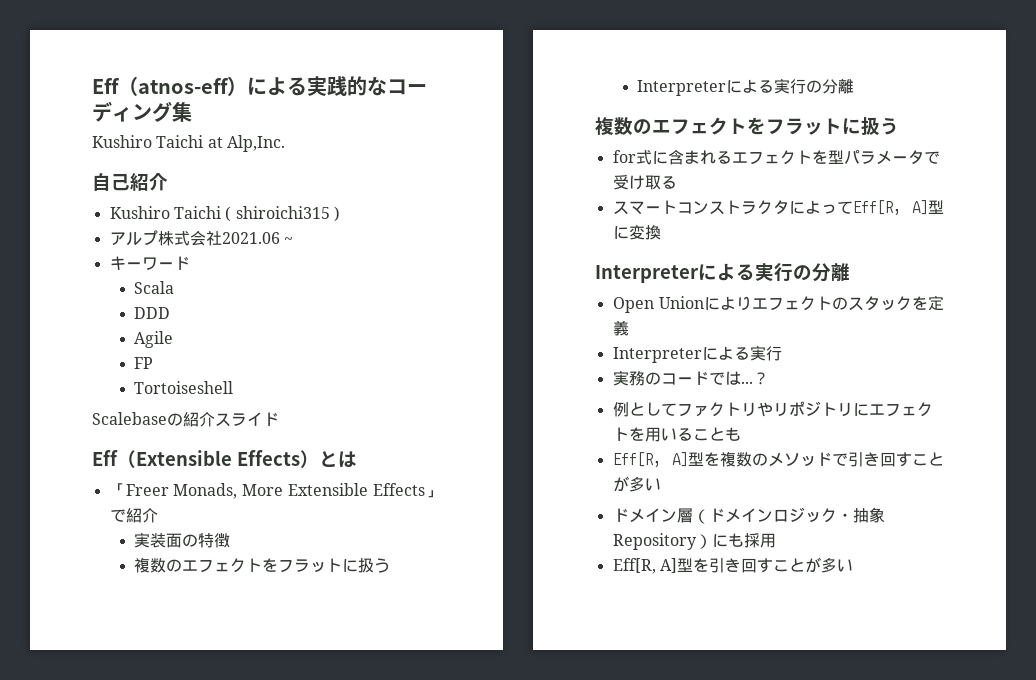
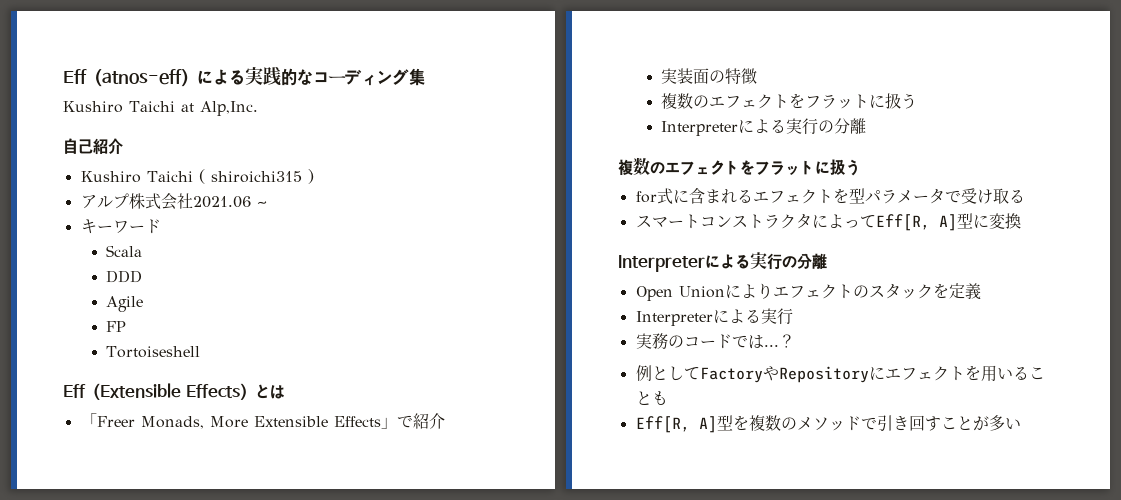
[92,412,279,427] // Scalebaseの紹介スライド -> (201, 352) none
[676,401,853,417] ファクトリやリポジトリ -> [699,366,869,383] FactoryやRepository
[612,507,885,524] [612,533,776,550] [612,557,853,574] // ドメイン層（ドメインロジック・抽象Repository）にも採用 // Eff[R, A]型を引き回すことが多い -> (1021, 423) none

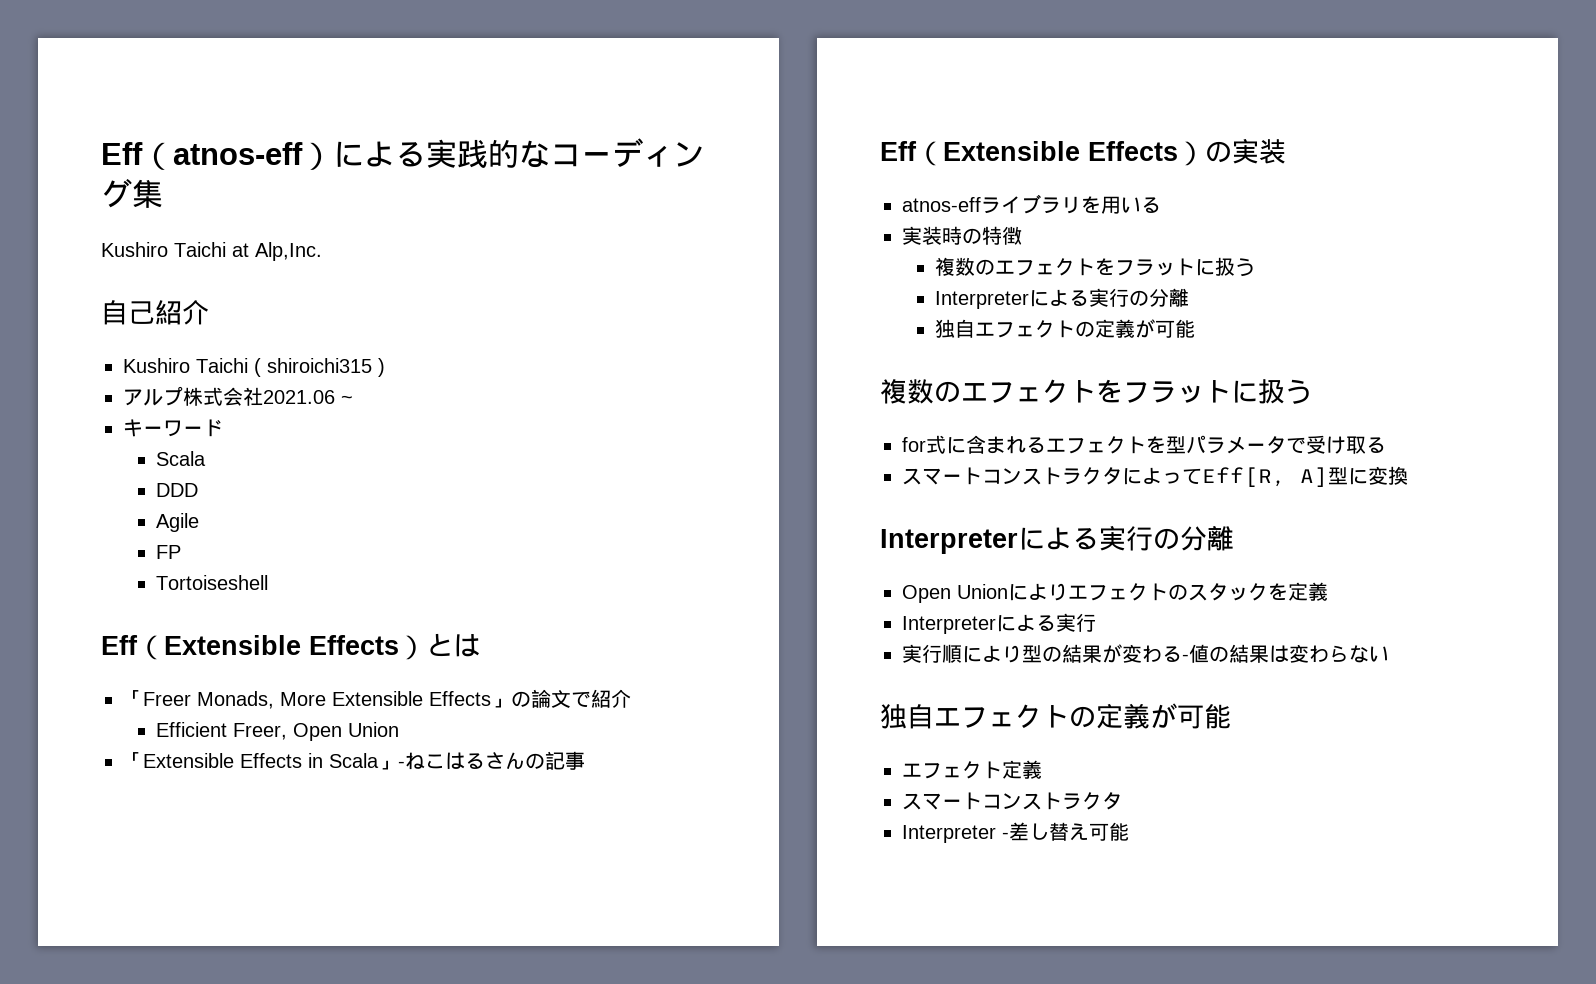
(397, 423) none -> [511,689,571,708] の論文
[661,68,710,84] 実装面 -> [155,722,399,741] [123,751,585,770] [880,138,1286,166] [902,194,1161,214] [902,226,962,245] Efficient Freer, Open Union // 「Extensible Effects in Scala」-ねこはるさんの記事 // Eff（Extensible Effects）の実装 // atnos-effライブラリを用いる // 実装時
(867, 126) none -> [934,319,1195,338] // 独自エフェクトの定義が可能
[651,333,795,349] [635,365,1045,383] [635,391,668,405] [635,415,1021,433] 務のコードでは...？ // 例としてFactoryやRepositoryにエフェクトを用いることも // Eff[R, A]型を複数のメソッドで引き回すことが多い -> [922,644,1389,663] [880,703,1231,729] [902,760,1042,779] [902,792,1122,810] [902,822,1129,843] 行順により型の結果が変わる-値の結果は変わらない // 独自エフェクトの定義が可能 // エフェクト定義 // スマートコンストラクタ // Interpreter -差し替え可能

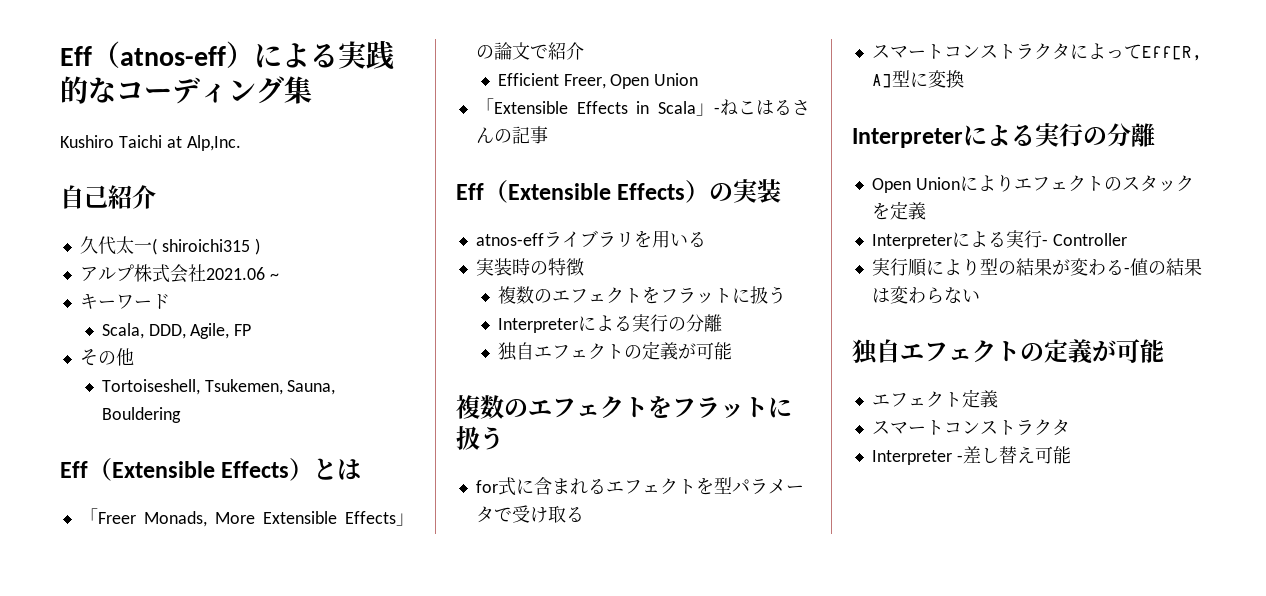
[123,358,248,373] Kushiro Taichi -> [79,236,152,255] 久代太一
[155,451,206,466] [155,483,198,497] [155,513,199,532] [155,545,181,559] [155,575,268,590] Scala // DDD // Agile // FP // Tortoiseshell -> [101,323,252,339] [79,348,134,366] [101,379,336,395] [101,407,181,423] Scala, DDD, Agile, FP // その他 // Tortoiseshell, Tsukemen, Sauna, Bouldering
(1096, 622) none -> [1041,233,1127,246] - Controller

+++

(WHAT THIS TASK INVOLVES) Every entry above should be printed again exactly, except for the pictures.

(EXERCISE ANSWER)
[92,412,279,427] // Scalebaseの紹介スライド -> (201, 352) none
[676,401,853,417] ファクトリやリポジトリ -> [699,366,869,383] FactoryやRepository
[612,507,885,524] [612,533,776,550] [612,557,853,574] // ドメイン層（ドメインロジック・抽象Repository）にも採用 // Eff[R, A]型を引き回すことが多い -> (1021, 423) none

(397, 423) none -> [511,689,571,708] の論文
[661,68,710,84] 実装面 -> [155,722,399,741] [123,751,585,770] [880,138,1286,166] [902,194,1161,214] [902,226,962,245] Efficient Freer, Open Union // 「Extensible Effects in Scala」-ねこはるさんの記事 // Eff（Extensible Effects）の実装 // atnos-effライブラリを用いる // 実装時
(867, 126) none -> [934,319,1195,338] // 独自エフェクトの定義が可能
[651,333,795,349] [635,365,1045,383] [635,391,668,405] [635,415,1021,433] 務のコードでは...？ // 例としてFactoryやRepositoryにエフェクトを用いることも // Eff[R, A]型を複数のメソッドで引き回すことが多い -> [922,644,1389,663] [880,703,1231,729] [902,760,1042,779] [902,792,1122,810] [902,822,1129,843] 行順により型の結果が変わる-値の結果は変わらない // 独自エフェクトの定義が可能 // エフェクト定義 // スマートコンストラクタ // Interpreter -差し替え可能

[123,358,248,373] Kushiro Taichi -> [79,236,152,255] 久代太一
[155,451,206,466] [155,483,198,497] [155,513,199,532] [155,545,181,559] [155,575,268,590] Scala // DDD // Agile // FP // Tortoiseshell -> [101,323,252,339] [79,348,134,366] [101,379,336,395] [101,407,181,423] Scala, DDD, Agile, FP // その他 // Tortoiseshell, Tsukemen, Sauna, Bouldering
(1096, 622) none -> [1041,233,1127,246] - Controller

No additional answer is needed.